I'm pretty sure Keep-Alive is a tcp function.
It is, but I suspect Roedy actually meant to ask about the "Persistent
Connection" feature of HTTP 1.1. The HttpURLConnection API docs do say
"Calling the disconnect() method may close the underlying socket if a
persistent connection is otherwise idle at that time," which is at least
one avenue of approach. If checking many URLs on the same server,
however, then it may be counterproductive to do that.
public class wget {
public static void main(String [] args) {
[...]
URL u = new URL(args[0]);
HttpURLConnection h =
(HttpURLConnection)u.openConnection();
And that should work reliably, as long as the URL is an HTTP URL.

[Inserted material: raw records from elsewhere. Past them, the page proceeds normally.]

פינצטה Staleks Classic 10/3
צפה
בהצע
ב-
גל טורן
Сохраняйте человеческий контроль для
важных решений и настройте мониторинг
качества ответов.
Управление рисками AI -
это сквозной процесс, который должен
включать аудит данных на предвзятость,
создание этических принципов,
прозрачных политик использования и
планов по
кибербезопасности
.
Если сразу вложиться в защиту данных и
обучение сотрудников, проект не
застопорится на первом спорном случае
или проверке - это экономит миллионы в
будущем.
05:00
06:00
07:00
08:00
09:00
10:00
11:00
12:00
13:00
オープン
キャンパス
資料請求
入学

InputStream is = h.getInputStream();
BufferedReader in = new BufferedReader(
new InputStreamReader(is));
That, however, is pretty broken. It depends on the system's default
charset being suitable. It will work for ASCII, UTF-8, or any of the
ISO-8859 family of charsets, as they all agree on the first 128 code
points, but it will break on many others.
String line;
while ((line = in.readLine()) != null) {
System.out.println(line);
}
And that's pretty naive. It does not account for any content coding
that might have been specified in the header, nor (in the case of HTML
content) for a charset specified via a meta tag. It also doesn't do
anything sensible with content that is inherently binary.
[...]
That also doesn't answer the actual question, which was about obtaining
the content type without retrieving the entire content. Assuming that
the point is to reduce impact on the server, using the "HEAD" HTTP
method to make the request is the only way that has a reasonable chance
of solving the problem. If the concern is more for the client side then
the client could always close the connection without reading the content
-- for large entities that might prevent the content from being fully
retrieved when the server treats "HEAD" as "GET".
John Bollinger
(e-mail address removed)